## Work to complete
Write out, word for word, the part of the f2fs patch email starting at "On 01/11, Chao" and ending at "wasn't updated atomically.".

On 01/11, Chao Yu wrote:
> When we overwrite compressed cluster w/ normal cluster, we should
> not unlock cp_rwsem during f2fs_write_raw_pages(), otherwise data
> will be corrupted if partial blocks were persisted before CP & SPOR,
> due to cluster metadata wasn't updated atomically.
>
> Fixes: 4c8ff7095bef ("f2fs: support data compression")
> Signed-off-by: Chao Yu <[email protected]>
> ---
> fs/f2fs/compress.c | 20 ++++++++++++++------
> fs/f2fs/data.c | 3 ++-
> 2 files changed, 16 insertions(+), 7 deletions(-)
>
> diff --git a/fs/f2fs/compress.c b/fs/f2fs/compress.c
> index 9940b7886e5d..bf4cfab67aec 100644
> --- a/fs/f2fs/compress.c
> +++ b/fs/f2fs/compress.c
> @@ -1448,7 +1448,8 @@ static int f2fs_write_raw_pages(struct compress_ctx *cc,
> enum iostat_type io_type)
> {
> struct address_space *mapping = cc->inode->i_mapping;
> - int _submitted, compr_blocks, ret, i;
> + struct f2fs_sb_info *sbi = F2FS_M_SB(mapping);
> + int _submitted, compr_blocks, ret = 0, i;
>
> compr_blocks = f2fs_compressed_blocks(cc);
>
> @@ -1463,6 +1464,10 @@ static int f2fs_write_raw_pages(struct compress_ctx *cc,
> if (compr_blocks < 0)
> return compr_blocks;
>
> + /* overwrite compressed cluster w/ normal cluster */
> + if (compr_blocks > 0)
> + f2fs_lock_op(sbi);
> +
> for (i = 0; i < cc->cluster_size; i++) {
> if (!cc->rpages[i])
> continue;
> @@ -1495,26 +1500,29 @@ static int f2fs_write_raw_pages(struct compress_ctx *cc,
> unlock_page(cc->rpages[i]);
> ret = 0;
> } else if (ret == -EAGAIN) {
> + ret = 0;
> /*
> * for quota file, just redirty left pages to
> * avoid deadlock caused by cluster update race
> * from foreground operation.
> */
> if (IS_NOQUOTA(cc->inode))
> - return 0;
> - ret = 0;
> + goto out;
> f2fs_io_schedule_timeout(DEFAULT_IO_TIMEOUT);
> goto retry_write;
> }
> - return ret;
> + goto out;
> }
>
> *submitted += _submitted;
> }
>
> - f2fs_balance_fs(F2FS_M_SB(mapping), true);
> +out:
> + if (compr_blocks > 0)

(Saved data)
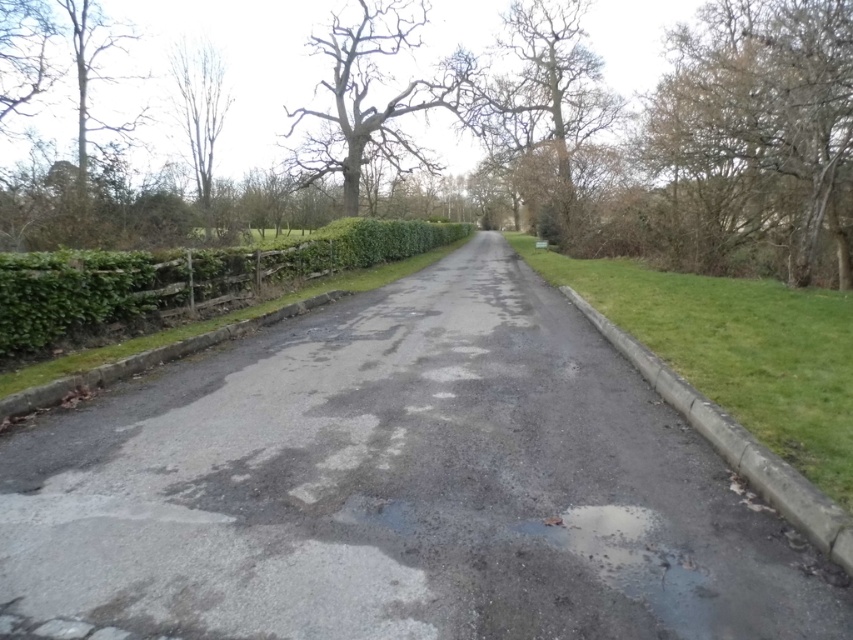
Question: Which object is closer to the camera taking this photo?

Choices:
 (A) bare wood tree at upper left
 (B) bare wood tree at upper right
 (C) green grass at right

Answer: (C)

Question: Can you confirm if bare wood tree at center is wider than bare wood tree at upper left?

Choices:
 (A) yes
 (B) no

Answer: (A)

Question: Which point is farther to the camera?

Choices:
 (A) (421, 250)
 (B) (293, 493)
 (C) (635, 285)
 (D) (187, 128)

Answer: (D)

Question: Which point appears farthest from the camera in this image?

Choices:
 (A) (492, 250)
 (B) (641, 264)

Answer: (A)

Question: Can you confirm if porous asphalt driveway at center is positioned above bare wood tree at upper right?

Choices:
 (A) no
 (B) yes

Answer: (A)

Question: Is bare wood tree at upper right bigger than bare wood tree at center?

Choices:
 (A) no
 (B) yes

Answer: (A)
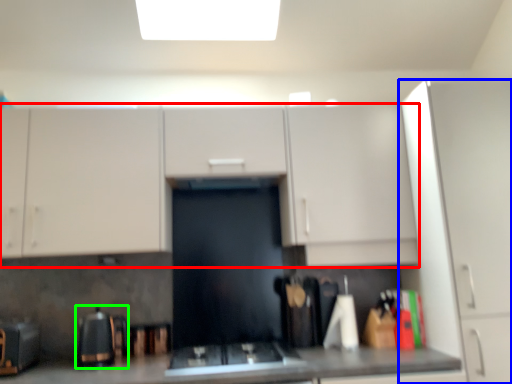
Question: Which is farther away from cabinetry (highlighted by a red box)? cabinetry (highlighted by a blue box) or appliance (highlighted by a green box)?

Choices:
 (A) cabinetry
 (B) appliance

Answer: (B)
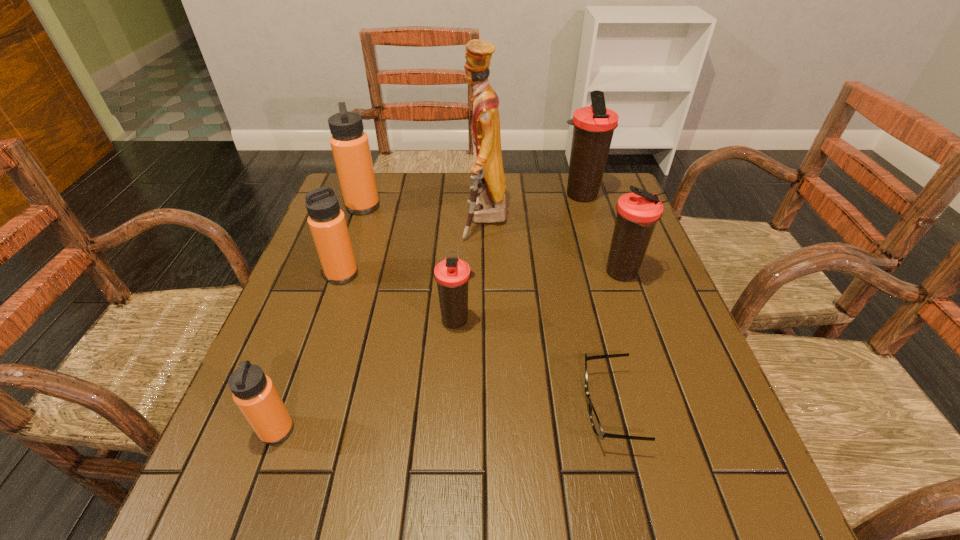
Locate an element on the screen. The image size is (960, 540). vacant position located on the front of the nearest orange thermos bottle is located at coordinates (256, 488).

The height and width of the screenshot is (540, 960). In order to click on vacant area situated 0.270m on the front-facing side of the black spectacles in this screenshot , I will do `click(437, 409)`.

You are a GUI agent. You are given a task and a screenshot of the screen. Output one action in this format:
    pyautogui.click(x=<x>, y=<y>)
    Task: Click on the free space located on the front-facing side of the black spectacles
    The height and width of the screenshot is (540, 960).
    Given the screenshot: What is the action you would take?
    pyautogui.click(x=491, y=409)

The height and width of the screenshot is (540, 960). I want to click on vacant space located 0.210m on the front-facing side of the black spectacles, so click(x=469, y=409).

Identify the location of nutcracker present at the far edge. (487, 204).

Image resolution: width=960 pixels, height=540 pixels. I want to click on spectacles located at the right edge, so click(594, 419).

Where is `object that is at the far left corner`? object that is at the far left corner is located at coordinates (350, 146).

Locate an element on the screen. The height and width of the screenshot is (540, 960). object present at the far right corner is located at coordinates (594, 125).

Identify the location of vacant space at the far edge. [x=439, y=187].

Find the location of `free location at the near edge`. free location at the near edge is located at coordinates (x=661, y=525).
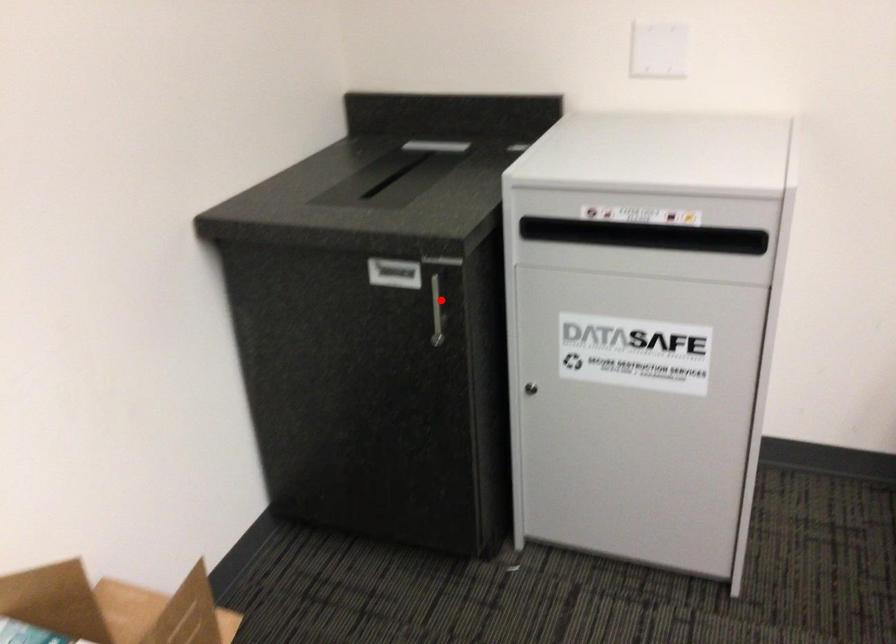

## Reply
On 01/11, Chao Yu wrote:
> When we overwrite compressed cluster w/ normal cluster, we should
> not unlock cp_rwsem during f2fs_write_raw_pages(), otherwise data
> will be corrupted if partial blocks were persisted before CP & SPOR,
> due to cluster metadata wasn't updated atomically.